Mais comme écrit plus haut, si l’originalité constitue l’une des conditions communes à toutes les œuvres de l’esprit, l’élément propre à l’œuvre de
street art réside dans son caractère éphémère. Et l’œuvre d’art urbain se caractérise notamment par son caractère éphémère dans la mesure où il est le plus souvent réalisé sur un support, meuble ou immeuble, soumis aux aléas extérieurs (intempéries, dégradations, effacement). Les artistes de
street art ont naturellement conscience de cette particularité à l’origine du
street art et agissent en connaissance de cause.
Des trains pas comme les autres
Cette spécificité est affirmée par la cour d’appel de Paris dans une décision du 27 septembre 2006 dans laquelle sont qualifiés d’œuvre « éphémère » les graffitis réalisés sur des wagons. En l’espèce, la société de transport SNCF souhaitait obtenir des dommages et intérêts de la part du magazine GRAFF IT ! PRODUCTIONS pour la publication de photographies de trains tagués. Or, la cour d’appel confirme le jugement du Tribunal de Commerce de Paris en précisant que les wagons étaient uniquement support de graffitis, reconnus comme œuvres éphémères et n’étaient pas reproduits à titre principal.

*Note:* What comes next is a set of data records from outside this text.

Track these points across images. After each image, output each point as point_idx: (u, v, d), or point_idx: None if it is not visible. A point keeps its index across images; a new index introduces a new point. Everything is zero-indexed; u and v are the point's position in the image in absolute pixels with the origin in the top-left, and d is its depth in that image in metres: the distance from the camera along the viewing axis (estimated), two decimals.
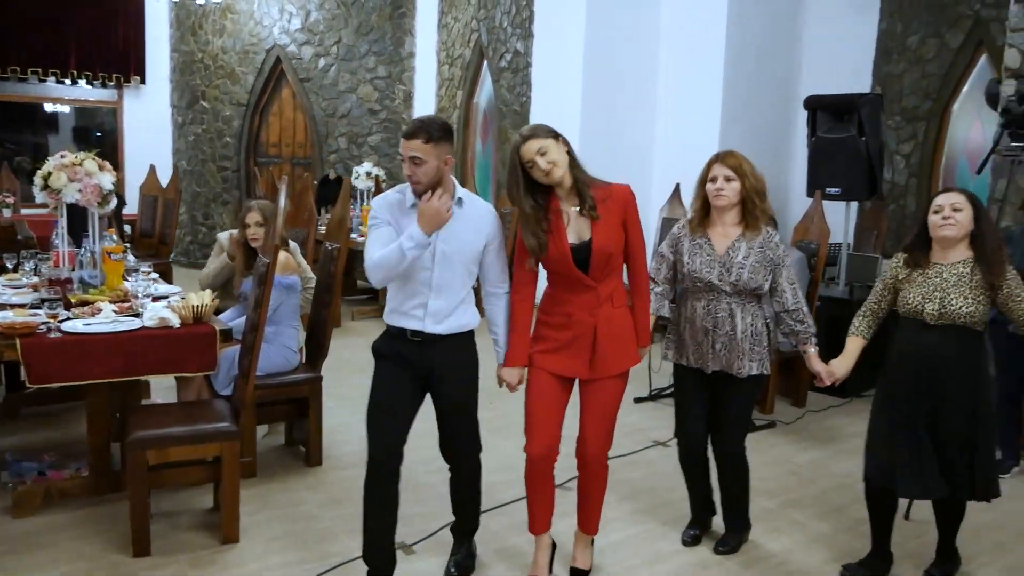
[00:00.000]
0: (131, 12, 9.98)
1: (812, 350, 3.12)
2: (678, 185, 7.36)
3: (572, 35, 7.62)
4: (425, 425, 2.91)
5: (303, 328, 4.19)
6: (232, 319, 3.96)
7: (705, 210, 3.14)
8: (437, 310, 2.75)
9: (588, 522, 3.00)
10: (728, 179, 3.04)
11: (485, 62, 9.20)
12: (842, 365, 3.07)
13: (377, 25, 10.32)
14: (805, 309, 3.14)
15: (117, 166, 9.35)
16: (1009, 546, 3.48)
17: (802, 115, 7.06)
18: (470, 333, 2.86)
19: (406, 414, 2.80)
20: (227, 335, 3.39)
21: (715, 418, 3.22)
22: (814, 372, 3.11)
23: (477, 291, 2.90)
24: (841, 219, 6.17)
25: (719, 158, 3.11)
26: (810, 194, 5.96)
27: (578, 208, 2.72)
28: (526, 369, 2.87)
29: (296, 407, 4.00)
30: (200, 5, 10.01)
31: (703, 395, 3.21)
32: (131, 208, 8.39)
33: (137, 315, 3.40)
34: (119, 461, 3.59)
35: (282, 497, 3.63)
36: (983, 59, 6.68)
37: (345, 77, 10.34)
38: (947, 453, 2.89)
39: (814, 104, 5.88)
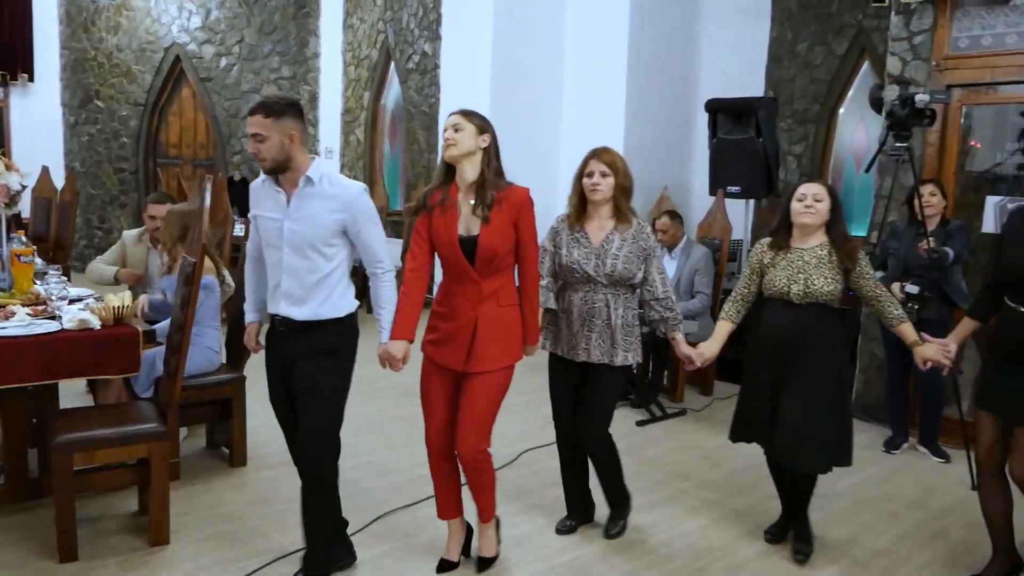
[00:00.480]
0: (17, 7, 9.50)
1: (679, 336, 3.26)
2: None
3: (479, 37, 7.71)
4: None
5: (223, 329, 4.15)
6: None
7: (582, 205, 3.22)
8: (290, 291, 2.74)
9: (480, 511, 3.02)
10: (604, 174, 3.13)
11: (392, 63, 9.21)
12: (711, 348, 3.25)
13: (280, 25, 10.17)
14: (673, 297, 3.25)
15: None
16: (901, 515, 3.78)
17: (701, 116, 7.40)
18: (335, 321, 2.78)
19: (290, 411, 2.84)
20: (150, 336, 3.34)
21: (582, 405, 3.29)
22: (682, 356, 3.27)
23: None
24: (741, 216, 6.51)
25: (595, 154, 3.19)
26: (712, 192, 6.27)
27: (473, 203, 2.76)
28: (410, 346, 2.86)
29: (218, 408, 3.96)
30: (93, 2, 9.63)
31: (574, 384, 3.28)
32: (22, 210, 8.01)
33: (54, 318, 3.31)
34: (36, 467, 3.48)
35: (209, 498, 3.60)
36: (866, 65, 7.16)
37: (248, 77, 10.14)
38: (812, 424, 3.06)
39: (715, 107, 6.18)
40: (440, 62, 8.27)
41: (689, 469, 4.23)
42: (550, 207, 8.26)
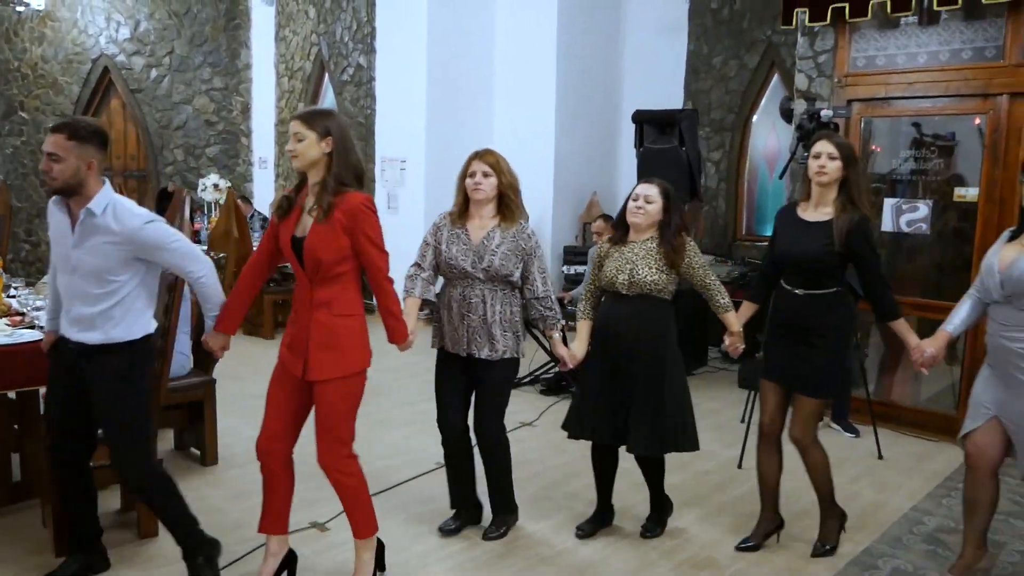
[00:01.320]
0: None
1: (557, 335, 3.35)
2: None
3: (414, 51, 7.98)
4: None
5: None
6: None
7: (465, 204, 3.29)
8: (79, 317, 2.72)
9: (352, 526, 2.94)
10: (486, 174, 3.20)
11: (327, 75, 9.40)
12: (580, 348, 3.37)
13: (211, 36, 10.22)
14: (553, 297, 3.34)
15: None
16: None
17: (626, 125, 7.86)
18: (128, 344, 2.77)
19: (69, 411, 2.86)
20: None
21: (477, 404, 3.35)
22: (558, 356, 3.38)
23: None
24: None
25: (477, 155, 3.26)
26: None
27: (310, 207, 2.72)
28: (228, 338, 2.95)
29: (188, 412, 4.14)
30: (16, 12, 9.51)
31: (461, 380, 3.34)
32: None
33: (32, 327, 3.46)
34: (19, 472, 3.62)
35: (188, 494, 3.77)
36: (775, 78, 7.75)
37: (180, 88, 10.15)
38: (639, 409, 3.24)
39: (641, 118, 6.62)
40: (375, 74, 8.52)
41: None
42: None
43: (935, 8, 4.74)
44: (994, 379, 2.96)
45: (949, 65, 4.93)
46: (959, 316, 3.14)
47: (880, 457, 4.59)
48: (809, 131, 4.51)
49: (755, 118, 8.02)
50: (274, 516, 2.92)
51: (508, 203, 3.26)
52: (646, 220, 3.28)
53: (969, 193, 5.01)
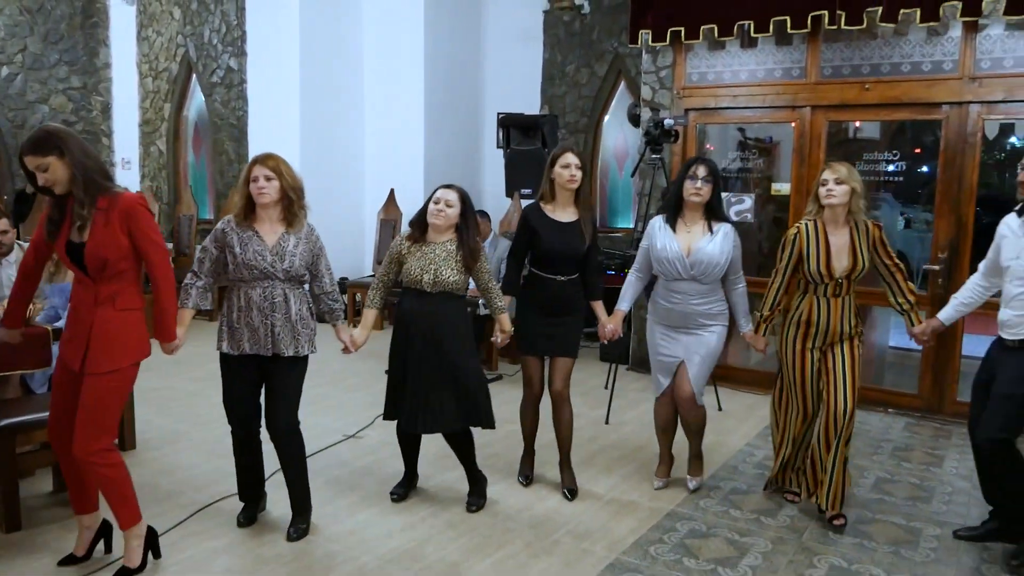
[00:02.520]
0: None
1: (340, 323, 3.58)
2: (392, 191, 8.44)
3: (287, 55, 8.28)
4: None
5: None
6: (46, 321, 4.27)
7: (249, 207, 3.35)
8: None
9: (115, 517, 3.05)
10: (268, 178, 3.27)
11: (195, 76, 9.49)
12: (363, 334, 3.66)
13: (67, 34, 10.03)
14: (338, 291, 3.58)
15: None
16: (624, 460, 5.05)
17: (488, 127, 8.52)
18: None
19: None
20: (58, 334, 3.80)
21: (270, 399, 3.43)
22: (341, 341, 3.61)
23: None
24: None
25: (258, 160, 3.34)
26: (508, 195, 7.38)
27: (83, 213, 2.83)
28: (16, 332, 3.15)
29: None
30: None
31: (253, 379, 3.42)
32: None
33: None
34: None
35: None
36: (622, 85, 8.62)
37: (34, 87, 9.91)
38: (441, 393, 3.58)
39: (507, 123, 7.29)
40: (247, 77, 8.74)
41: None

En outre, soulignons que, en France, conformément au CPI, l’œuvre est protégée par le droit d’auteur dès sa création. Le caractère temporaire de ces œuvres ne doit donc pas constituer un obstacle à la protection accordée à l’auteur. Aux États-Unis, le caractère éphémère n’est pas non plus pris en compte. Nous pouvons évoquer, à titre d’exemple, un litige opposant vingt et un «
aerosol artists » au promoteur immobilier du site 5Pointz qui, durant la nuit, recouvrit de peinture blanche les fresques murales pourtant autorisées par lui-même. En première instance, dans une décision rendue le 12 février 2018, pour justifier la condamnation du promoteur, la juridiction new-yorkaise vient préciser que le Copyright Act ne tient pas compte du caractère éphémère du
street art. Le 20 février 2020, en deuxième instance, la cour d’appel fédérale américaine a confirmé le jugement et souligné à nouveau le caractère éphémère de l’œuvre. Il suffit donc que l’œuvre soit fixée sur un support pour bénéficier de la protection par le droit d’auteur.
Toutefois, le
street art a fini par se développer d’une autre façon que la création dans l’espace public. Les
street artistes se multiplient et l’on constate une tendance à s’éloigner de la pratique initiale pour réaliser des œuvres plus conventionnelles sur tableaux qui sont présentés en galerie d’art urbain et même vendus aux enchères. On constate ainsi le passage d’un caractère éphémère à un caractère permanent.
Si l’œuvre de
street art peut être protégée par le droit d’auteur, il convient à présent de nous intéresser aux droits accordés aux auteurs d’une telle œuvre. L’auteur d’une œuvre de
street art bénéficie, au même titre que les autres artistes, de droit moraux et patrimoniaux sur son œuvre. En outre, le
street art gagnant en notoriété, les auteurs sont de plus en plus nombreux à souhaiter adhérer à la Société des auteurs dans les arts graphiques et plastiques (ADAGP) pour une gestion collective de leurs droits.